ALG Urges Senate to Reject $71 Billion House-passed States Bailout, Calls it a “Public Sector Unions Kickback”  

February 16th, 2010, Fairfax, VA—Americans for Limited Government (ALG) President Bill Wilson today urged the U.S. Senate to reject a $154 billion measure that passed the house, which includes some $71.3 billion in grants to state governments, saying, “it is not the responsibility of taxpayers in solvent states to bail out bankrupt states like California and New York.”

“The House so-called ‘jobs’ bill is really a bailout for insolvent states and, specifically, kickbacks to the public sector unions. The Senate should have nothing to do with it,” Wilson said.

The $154 billion House “stimulus” contains $48.3 billion for infrastructure and transportation spending, and some $23 billion for an “education jobs fund” that Wilson called “bailouts for state and local construction and public teachers unions, totaling more than $71 billion for states that refuse to make necessary cuts to spending.”

The $787 billion “stimulus” bill also contained $53.6 billion to bail out state and local governments. Wilson said “despite all of the deficit-spending, unemployment remains close to 10 percent, and underemployment near 17 percent.”

Currently, the Senate is considering a $15 billion bill that does not include the state bailout funds. Wilson urged the Senate to keep the states bailout “off the table.”

Some states are already clamoring for more federal funds, as reported by “States are looking to the federal government for more help balancing their budgets, but the Senate is not heeding their call… Experts and state officials say they need to know now whether they’ll get more funds. Governors are currently crafting their budgets and, for many, it will be their third year of contending with massive deficits due to declining tax revenues.”

According to the CNN report, “States are looking at a total budget gap of $180 billion for fiscal 2011, which for most of them begins July 1.” Compared with prior years, according to, state budget shortfalls totaled $113.2 billion for FY 2009, and then rose to $142.6 billion in FY 2010.

“With shortfalls this large, and with no end in sight for the economic downturn, Congress is now running the risk of creating a permanent line on the budget to bail out profligate states,” Wilson said, adding, “Instead, the solution is tough medicine: states like California and New York need to scale back their budgets to be in line with revenue.”

California currently faces a $20 billion shortfall. On the east coast, New York faces a more than $8 billion deficit, and New Jersey too faces a $11 billion deficit more 2011.

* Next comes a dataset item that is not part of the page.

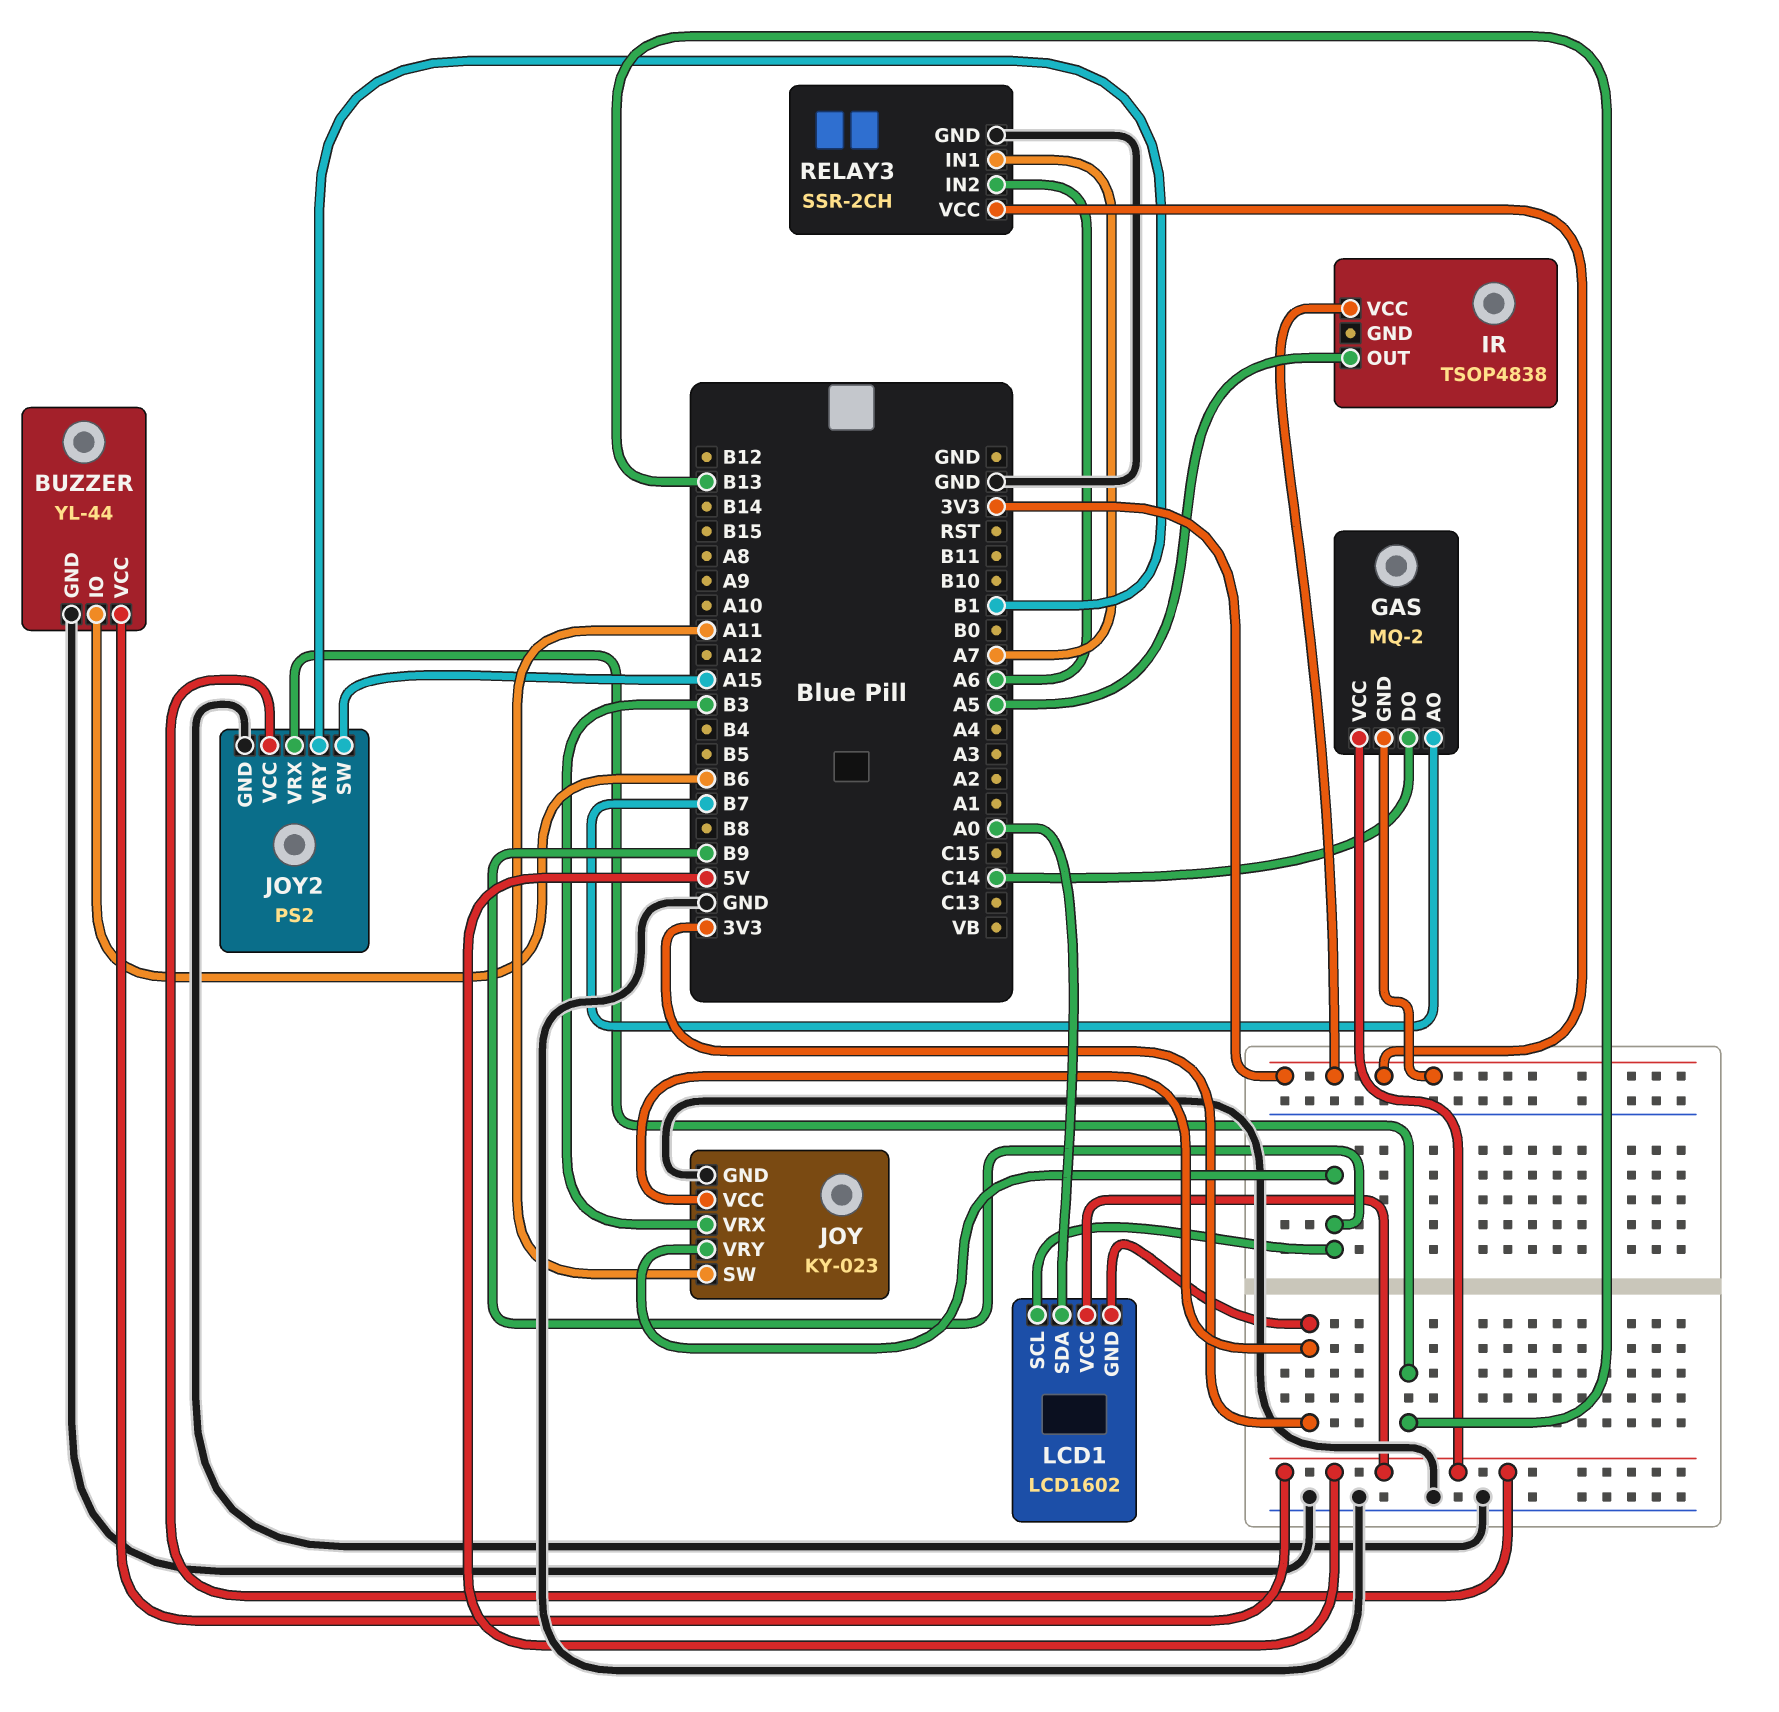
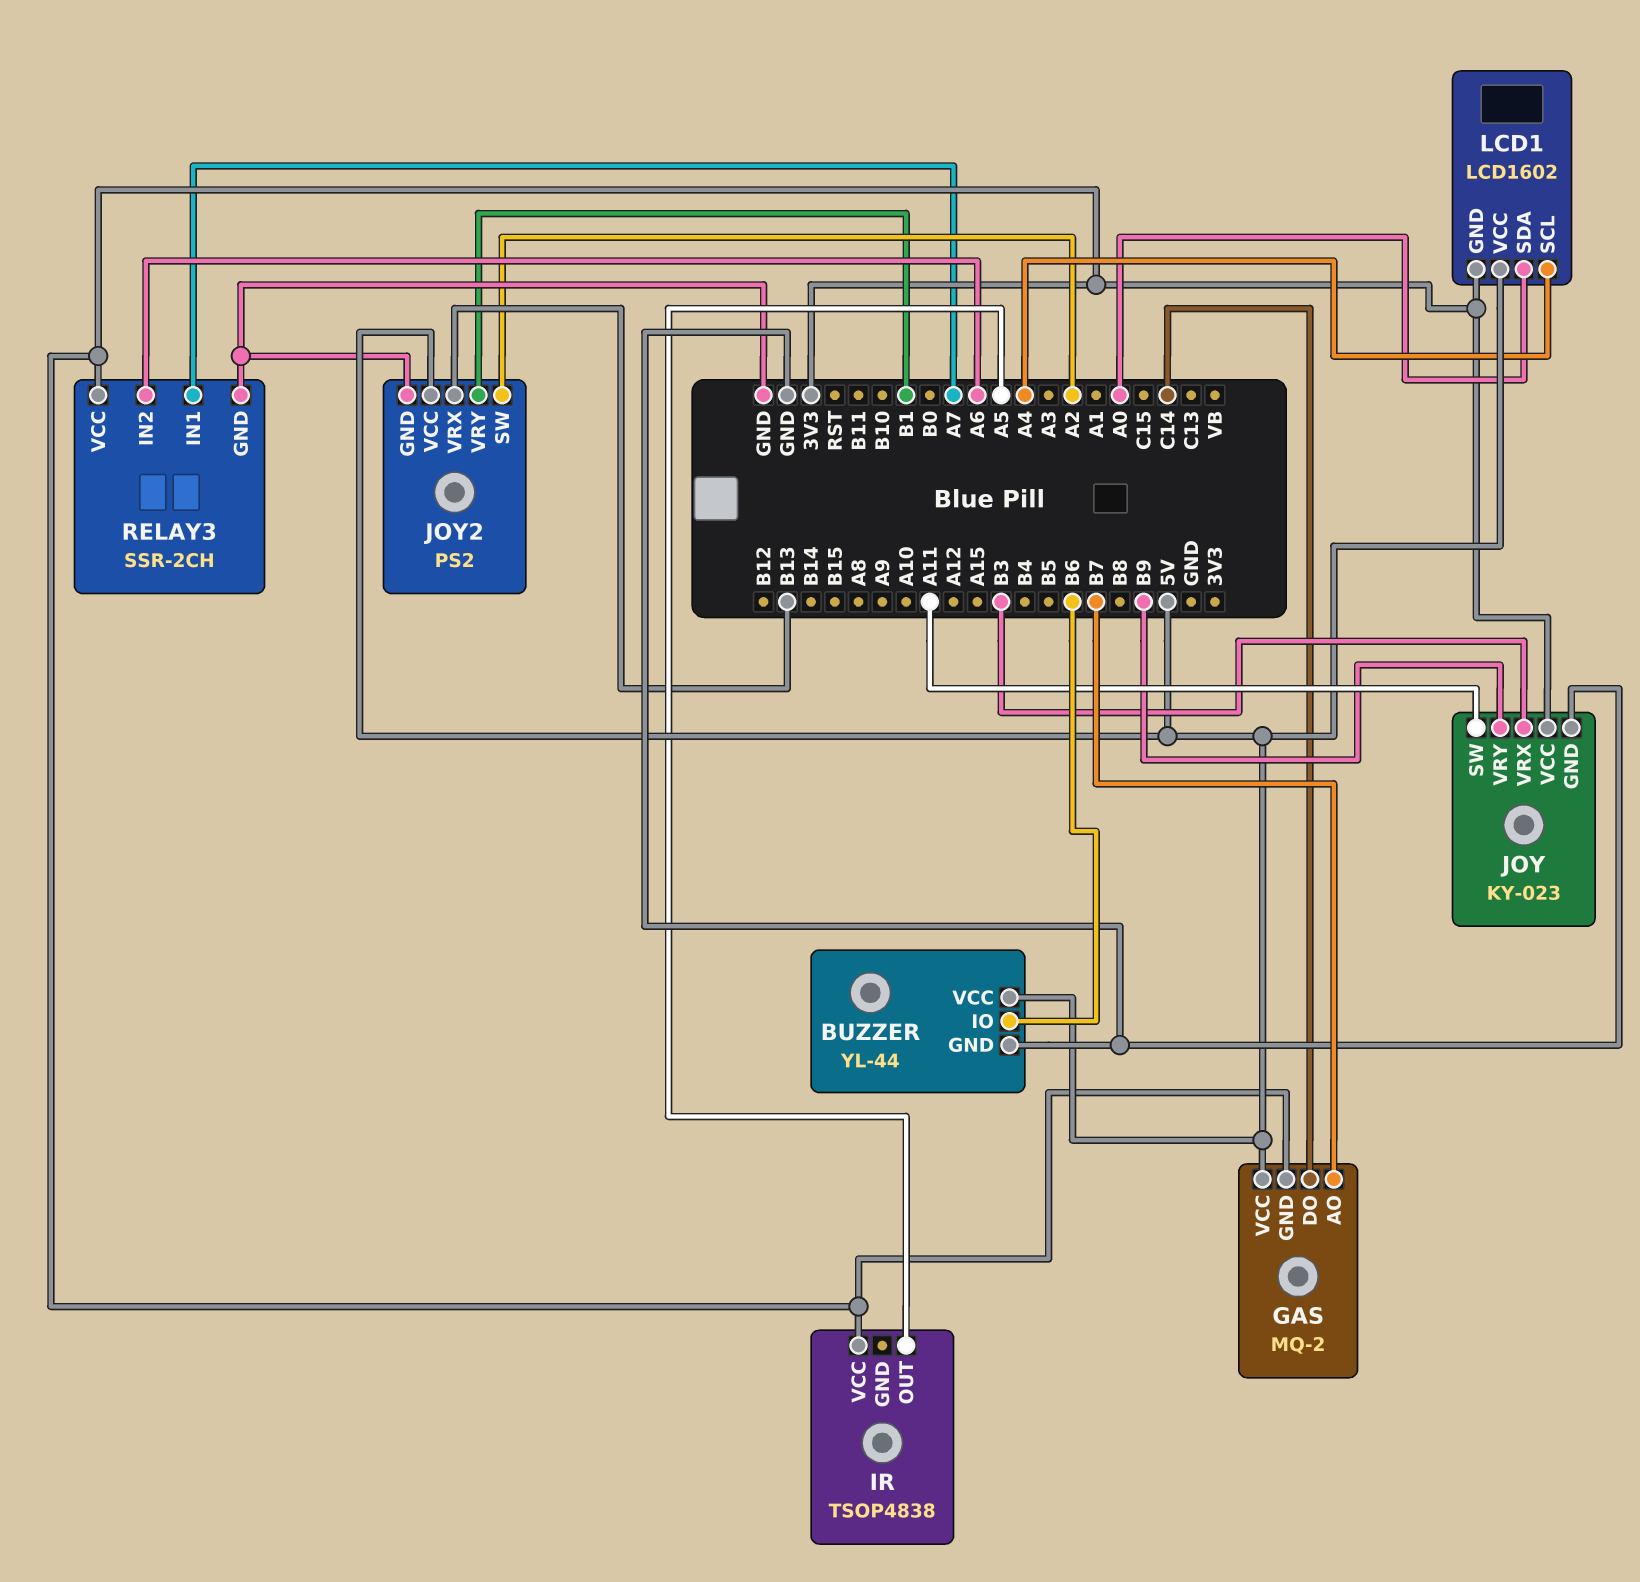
JOY2 pin SW: A15 -> A2
LCD1 pin SCL: B9 -> A4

Wilson called for “permanent tax relief and bringing state spending to be in accords with revenue, not the old way of simply tax, borrow, and spend, which fuels the insolvency crisis.”

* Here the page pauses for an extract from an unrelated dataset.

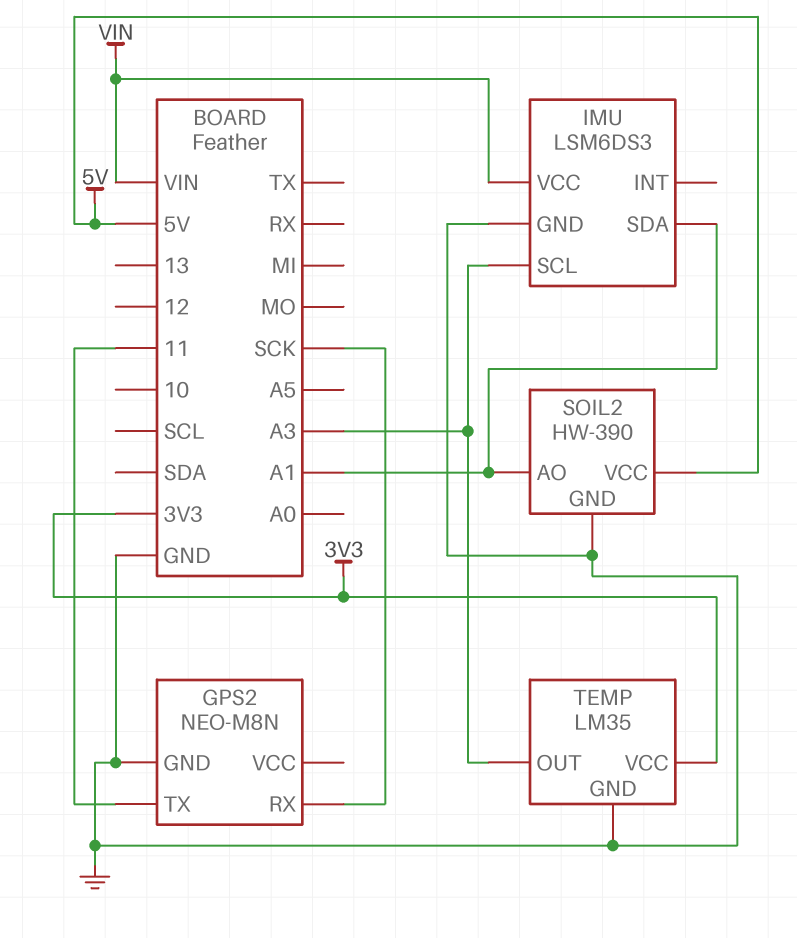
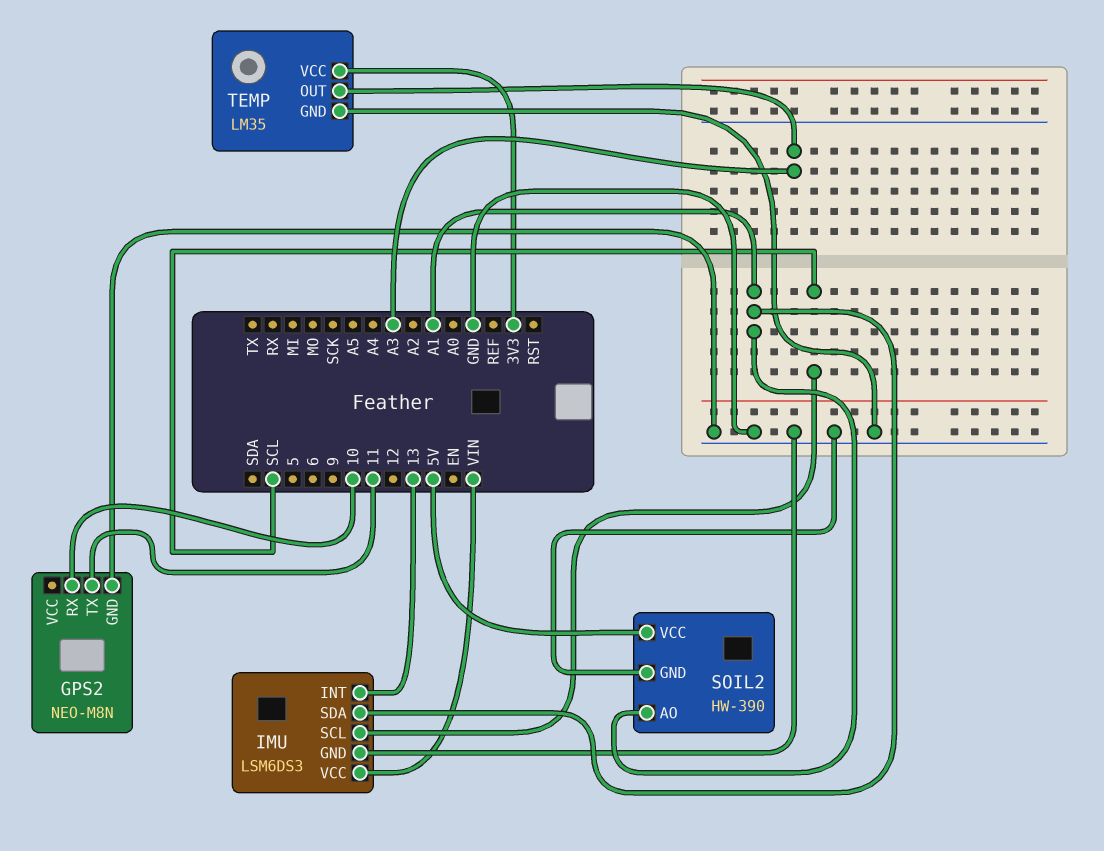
GPS2 pin RX: SCK -> 10
IMU pin INT: none -> 13
IMU pin SCL: A3 -> SCL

According to the National Association of State Budget Officers (NASBO), state spending grew from $945.3 billion in 2000 to more than $1.5 trillion 2008, almost a 58.7 percent increased during the 2000’s, where revenues were generally rising because of inflated property values and what Wilson termed “a bubble economy.”

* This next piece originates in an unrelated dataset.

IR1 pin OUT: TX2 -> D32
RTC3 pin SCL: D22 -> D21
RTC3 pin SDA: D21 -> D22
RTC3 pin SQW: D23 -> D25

Wilson pointed out that states knew a downturn was coming as early as 2007, “but spending still grew by about $100 billion in 2008.”

“Instead,” Wilson urged, “the solution is to stop taking capital away from what would be productive sectors of the economy that could create new jobs, and redirecting it to areas that really do need to be cut. The solution is to let the true job-creators keep their money and invest it.”

An editorial published yesterday by ALG News warned that a states bailout would send the wrong message to markets and creditors: “With the federal national debt rapidly approaching $14 trillion, and the nation’s Triple-A rating already threatened, now is not the time to be sending the message that Washington exists simply to finance unsustainable operations.”

Wilson concluded, “Enough is enough with these public sector union kickbacks. It is not up to American taxpayers to go deeper into debt to put off the painful, necessary decisions that must occur at the state level.”